ESPE2023 Poster Category 1 Pituitary, Neuroendocrinology and Puberty (73 abstracts)
Department of Pediatrics, Endocrine Unit, IRCCS San Raffaele Scientific Institute, Milan, Italy
Six-year-old female, diagnosed with GH deficiency at another Center (H: -3.13SDS; H peak with clonidine 5.7ng/mL, with insulin 1.2ng/mL). Brain MRI at diagnosis: small pituitary gland, ectopic neurohypophysis, normal stalk, right internal carotid artery aplasia. At 10 years onset of polyuria-polydipsia syndrome (PPS) (4L/day–154ml/kg/die); mood disorders and ADHD diagnosis were also reported. A fluid deprivation test was performed, lasting 22 hours (pre: S-Osm 275mOsm/L, U-Osm 346mOsm/kg, Na+ 142.4mmol/L; post: S-Osm 277mOsm/L, U-Osm756 mOsm/kg, Na+ 143.5mmol/L, weight loss <5%). Conclusions: primary polydipsia, water restriction recommended. At 12 years worsening of PPS was reported (5L/day–138ml/kg/die). A fluid deprivation test was repeated (pre: S-Osm 285mOsm/L, U-Osm 409mOsm/kg, Na+ 141.3mmol/L; post: S-Osm 285mOsm/L, U-Osm 750mOsm/kg, Na+ 144mmol/L, weight loss <5%), overlapping with the previous one. At 14 years of age the patient reached her final height (H: -0.29SDS, ΔH pre-post-therapy +2.84SDS, menarche at 13 years, bone age 15 years old). Retesting with insulin was pathological (GH peak 2.4ng/mL). IN-OUT water balances 6L/day–120ml/kg/day. (S-osm 289mOsm/L, U-Osm 155mOsm/kg, Na+ 143.3mmol/L). Familiarity in the maternal line for PPS emerged during a visit, never previously reported nor investigated. Therefore, the patient underwent NGS for short stature, currently ongoing, and diabetes insipidus: a heterozygous mutation in exon 1 of the AVP gene (c. 55G>A p. /Ala19Thr) was found, associated with neurohypophyseal diabetes insipidus (DI). Therapy with desmopressin was started, with expected clinical response.

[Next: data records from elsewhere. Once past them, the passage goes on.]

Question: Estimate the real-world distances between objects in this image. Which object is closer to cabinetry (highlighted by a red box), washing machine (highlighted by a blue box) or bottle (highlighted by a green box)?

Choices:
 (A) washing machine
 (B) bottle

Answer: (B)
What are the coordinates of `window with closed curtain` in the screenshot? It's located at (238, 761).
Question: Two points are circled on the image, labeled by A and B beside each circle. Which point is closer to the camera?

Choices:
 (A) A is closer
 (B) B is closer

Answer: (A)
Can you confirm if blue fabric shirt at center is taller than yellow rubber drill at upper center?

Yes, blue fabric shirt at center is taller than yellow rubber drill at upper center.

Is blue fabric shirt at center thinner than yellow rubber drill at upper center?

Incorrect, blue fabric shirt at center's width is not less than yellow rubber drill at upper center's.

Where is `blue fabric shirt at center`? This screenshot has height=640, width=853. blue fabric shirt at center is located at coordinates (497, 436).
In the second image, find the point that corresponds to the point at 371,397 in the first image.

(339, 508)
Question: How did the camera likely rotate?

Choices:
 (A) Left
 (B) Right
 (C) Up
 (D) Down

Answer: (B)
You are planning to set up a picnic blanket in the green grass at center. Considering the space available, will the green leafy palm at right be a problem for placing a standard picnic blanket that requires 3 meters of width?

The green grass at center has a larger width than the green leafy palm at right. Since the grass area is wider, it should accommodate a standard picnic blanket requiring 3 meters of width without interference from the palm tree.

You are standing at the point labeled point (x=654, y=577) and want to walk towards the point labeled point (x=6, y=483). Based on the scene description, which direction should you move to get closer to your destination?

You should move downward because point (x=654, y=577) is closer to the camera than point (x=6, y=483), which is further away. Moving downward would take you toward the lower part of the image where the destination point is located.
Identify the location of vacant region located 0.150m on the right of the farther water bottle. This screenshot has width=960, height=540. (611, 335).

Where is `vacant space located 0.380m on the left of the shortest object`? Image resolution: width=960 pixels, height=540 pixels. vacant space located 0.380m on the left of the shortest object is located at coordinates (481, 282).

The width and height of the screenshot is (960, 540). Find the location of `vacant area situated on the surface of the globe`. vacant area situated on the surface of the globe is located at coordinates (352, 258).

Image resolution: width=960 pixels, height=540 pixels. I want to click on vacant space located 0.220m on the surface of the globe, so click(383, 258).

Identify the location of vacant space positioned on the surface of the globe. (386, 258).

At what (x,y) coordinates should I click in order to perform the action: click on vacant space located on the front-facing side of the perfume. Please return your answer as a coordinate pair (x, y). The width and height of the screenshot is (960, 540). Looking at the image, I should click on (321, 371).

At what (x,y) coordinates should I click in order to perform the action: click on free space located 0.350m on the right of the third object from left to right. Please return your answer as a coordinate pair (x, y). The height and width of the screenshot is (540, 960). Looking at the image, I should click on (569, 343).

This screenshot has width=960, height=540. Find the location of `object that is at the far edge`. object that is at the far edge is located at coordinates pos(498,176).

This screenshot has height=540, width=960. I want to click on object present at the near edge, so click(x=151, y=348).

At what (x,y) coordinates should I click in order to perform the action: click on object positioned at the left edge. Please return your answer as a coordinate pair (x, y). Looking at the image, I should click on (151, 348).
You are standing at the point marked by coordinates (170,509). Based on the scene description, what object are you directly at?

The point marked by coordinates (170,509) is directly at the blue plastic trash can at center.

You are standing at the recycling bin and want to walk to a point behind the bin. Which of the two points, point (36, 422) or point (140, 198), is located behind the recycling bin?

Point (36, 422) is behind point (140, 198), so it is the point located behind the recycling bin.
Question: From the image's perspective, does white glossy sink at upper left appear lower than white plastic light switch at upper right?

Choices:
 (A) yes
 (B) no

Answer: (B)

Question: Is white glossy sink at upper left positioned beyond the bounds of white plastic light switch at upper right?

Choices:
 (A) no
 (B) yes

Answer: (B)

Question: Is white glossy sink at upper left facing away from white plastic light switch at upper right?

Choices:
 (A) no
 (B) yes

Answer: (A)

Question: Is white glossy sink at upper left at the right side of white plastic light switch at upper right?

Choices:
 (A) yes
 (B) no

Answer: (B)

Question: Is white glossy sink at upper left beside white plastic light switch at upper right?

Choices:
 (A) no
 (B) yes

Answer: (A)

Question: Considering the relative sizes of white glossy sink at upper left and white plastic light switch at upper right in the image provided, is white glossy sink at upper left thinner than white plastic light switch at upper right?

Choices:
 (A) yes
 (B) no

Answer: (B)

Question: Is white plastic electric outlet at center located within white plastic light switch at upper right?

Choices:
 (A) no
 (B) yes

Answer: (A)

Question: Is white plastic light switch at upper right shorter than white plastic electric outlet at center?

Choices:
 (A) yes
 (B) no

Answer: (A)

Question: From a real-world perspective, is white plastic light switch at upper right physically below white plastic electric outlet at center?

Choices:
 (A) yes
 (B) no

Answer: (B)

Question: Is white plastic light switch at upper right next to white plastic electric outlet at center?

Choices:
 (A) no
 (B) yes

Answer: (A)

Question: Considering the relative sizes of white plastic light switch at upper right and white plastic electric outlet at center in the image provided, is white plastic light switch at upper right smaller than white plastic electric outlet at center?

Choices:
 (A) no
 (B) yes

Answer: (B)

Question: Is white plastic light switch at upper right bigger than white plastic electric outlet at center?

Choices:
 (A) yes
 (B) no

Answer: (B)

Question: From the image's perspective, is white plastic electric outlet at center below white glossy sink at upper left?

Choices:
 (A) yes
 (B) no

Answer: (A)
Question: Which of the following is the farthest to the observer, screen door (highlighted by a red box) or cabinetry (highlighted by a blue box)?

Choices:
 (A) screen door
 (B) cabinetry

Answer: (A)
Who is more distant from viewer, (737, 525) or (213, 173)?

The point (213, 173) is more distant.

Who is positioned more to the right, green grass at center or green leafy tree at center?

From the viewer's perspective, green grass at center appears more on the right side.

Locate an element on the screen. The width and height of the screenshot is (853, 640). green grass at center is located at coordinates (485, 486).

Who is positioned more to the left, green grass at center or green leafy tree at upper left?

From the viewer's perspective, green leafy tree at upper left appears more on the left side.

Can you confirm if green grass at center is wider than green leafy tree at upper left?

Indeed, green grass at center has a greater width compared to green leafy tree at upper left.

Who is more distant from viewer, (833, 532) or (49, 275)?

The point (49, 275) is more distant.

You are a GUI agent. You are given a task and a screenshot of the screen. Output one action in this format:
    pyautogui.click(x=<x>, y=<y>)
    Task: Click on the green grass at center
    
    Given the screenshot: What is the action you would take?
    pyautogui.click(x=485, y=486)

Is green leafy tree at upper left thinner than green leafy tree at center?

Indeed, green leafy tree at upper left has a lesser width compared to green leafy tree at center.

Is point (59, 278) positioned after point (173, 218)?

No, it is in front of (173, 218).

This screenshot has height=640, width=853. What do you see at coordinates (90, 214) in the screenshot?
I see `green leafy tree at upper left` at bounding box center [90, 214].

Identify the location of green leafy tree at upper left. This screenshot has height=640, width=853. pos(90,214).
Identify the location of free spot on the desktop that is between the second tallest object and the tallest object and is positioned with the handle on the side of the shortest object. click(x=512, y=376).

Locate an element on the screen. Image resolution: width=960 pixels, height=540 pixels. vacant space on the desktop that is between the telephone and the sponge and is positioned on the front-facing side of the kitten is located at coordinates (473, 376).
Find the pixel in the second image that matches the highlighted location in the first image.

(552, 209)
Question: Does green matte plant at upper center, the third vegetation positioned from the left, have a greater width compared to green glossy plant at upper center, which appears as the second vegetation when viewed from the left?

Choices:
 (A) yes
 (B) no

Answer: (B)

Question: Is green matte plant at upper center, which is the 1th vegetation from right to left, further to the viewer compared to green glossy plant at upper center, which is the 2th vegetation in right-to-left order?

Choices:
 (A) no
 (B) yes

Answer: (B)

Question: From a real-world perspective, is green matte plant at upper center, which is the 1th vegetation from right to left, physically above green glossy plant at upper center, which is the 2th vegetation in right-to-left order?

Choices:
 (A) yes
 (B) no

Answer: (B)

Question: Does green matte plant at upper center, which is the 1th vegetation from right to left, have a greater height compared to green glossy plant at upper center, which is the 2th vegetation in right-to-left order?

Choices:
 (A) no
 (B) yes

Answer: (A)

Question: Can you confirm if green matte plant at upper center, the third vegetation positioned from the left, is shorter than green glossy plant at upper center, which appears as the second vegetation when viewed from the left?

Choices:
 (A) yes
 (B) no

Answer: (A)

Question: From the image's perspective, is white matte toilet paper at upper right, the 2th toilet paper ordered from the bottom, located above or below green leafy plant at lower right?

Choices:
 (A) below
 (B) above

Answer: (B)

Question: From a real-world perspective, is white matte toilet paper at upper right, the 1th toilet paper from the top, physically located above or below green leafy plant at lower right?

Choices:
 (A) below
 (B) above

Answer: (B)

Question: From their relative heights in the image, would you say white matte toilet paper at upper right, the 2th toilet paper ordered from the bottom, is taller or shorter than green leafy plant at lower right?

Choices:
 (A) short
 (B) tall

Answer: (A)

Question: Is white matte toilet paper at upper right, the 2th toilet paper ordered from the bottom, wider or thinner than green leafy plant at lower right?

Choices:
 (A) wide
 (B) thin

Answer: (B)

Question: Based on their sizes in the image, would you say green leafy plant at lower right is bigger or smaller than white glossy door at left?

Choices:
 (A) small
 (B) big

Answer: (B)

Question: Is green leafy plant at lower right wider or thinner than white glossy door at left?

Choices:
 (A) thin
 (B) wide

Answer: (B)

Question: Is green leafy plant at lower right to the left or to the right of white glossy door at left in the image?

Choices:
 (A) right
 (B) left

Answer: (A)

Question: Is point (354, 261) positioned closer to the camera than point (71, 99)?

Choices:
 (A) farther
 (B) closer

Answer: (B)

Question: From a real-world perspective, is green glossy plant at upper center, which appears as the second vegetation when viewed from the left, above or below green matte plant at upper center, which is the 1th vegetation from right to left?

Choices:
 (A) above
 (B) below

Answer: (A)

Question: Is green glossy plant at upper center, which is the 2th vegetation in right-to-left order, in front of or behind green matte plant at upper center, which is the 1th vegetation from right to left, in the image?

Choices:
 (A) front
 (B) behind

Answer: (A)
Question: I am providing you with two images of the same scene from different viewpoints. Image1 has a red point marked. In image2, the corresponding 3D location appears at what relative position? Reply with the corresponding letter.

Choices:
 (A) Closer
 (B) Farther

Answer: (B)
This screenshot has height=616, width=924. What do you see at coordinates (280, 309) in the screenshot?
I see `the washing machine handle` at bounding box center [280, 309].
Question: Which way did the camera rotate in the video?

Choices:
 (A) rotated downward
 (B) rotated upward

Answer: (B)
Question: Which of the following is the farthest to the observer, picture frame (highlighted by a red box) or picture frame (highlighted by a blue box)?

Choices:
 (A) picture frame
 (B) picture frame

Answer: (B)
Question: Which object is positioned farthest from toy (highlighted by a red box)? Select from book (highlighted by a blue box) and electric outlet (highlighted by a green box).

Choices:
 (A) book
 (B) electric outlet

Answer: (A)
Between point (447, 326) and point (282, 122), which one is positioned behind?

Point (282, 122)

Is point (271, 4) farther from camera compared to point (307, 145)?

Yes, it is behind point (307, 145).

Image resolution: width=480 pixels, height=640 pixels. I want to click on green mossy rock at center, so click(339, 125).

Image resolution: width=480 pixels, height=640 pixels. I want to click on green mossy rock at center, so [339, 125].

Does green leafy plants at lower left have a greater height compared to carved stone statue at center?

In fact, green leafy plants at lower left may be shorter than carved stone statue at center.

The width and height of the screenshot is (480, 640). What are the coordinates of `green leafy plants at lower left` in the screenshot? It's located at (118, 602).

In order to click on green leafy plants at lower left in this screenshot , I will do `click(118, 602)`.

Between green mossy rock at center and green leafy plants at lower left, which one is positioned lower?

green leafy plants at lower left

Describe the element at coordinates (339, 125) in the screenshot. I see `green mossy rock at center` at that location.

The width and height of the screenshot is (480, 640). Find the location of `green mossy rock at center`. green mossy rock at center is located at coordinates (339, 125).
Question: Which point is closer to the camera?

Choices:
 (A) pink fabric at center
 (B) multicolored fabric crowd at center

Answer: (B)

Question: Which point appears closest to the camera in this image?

Conclusions: the differential diagnosis between DI and primary polydipsia is complex, especially in adolescence when psychosocial problems are more common. Fluid deprivation test, the pediatric gold standard for the diagnosis of DI, can be falsely negative in partial forms, due to the persistence of vasopressin secretory capacity and the alteration of the renal osmolar gradient, especially in the chronic forms of PPS. In particular, the aforementioned mutation is associated with a later onset of disease and may not show any frank biochemical alteration due to progressive loss of vasopressin neurons. This can mislead the diagnosis towards forms of primary polydipsia, as in our case. In the diagnostic-therapeutic process it is therefore always necessary to investigate familiarity, which may not be mentioned, and to consider genetic analysis as well as neuroimaging. The peculiarity of the reported case is the genetic origin of neurohypophyseal DI despite the presence of a concomitant picture of congenital hypopituitarism, delineated by the anatomical alteration of the hypothalamic-pituitary region and by the permanent GH deficiency.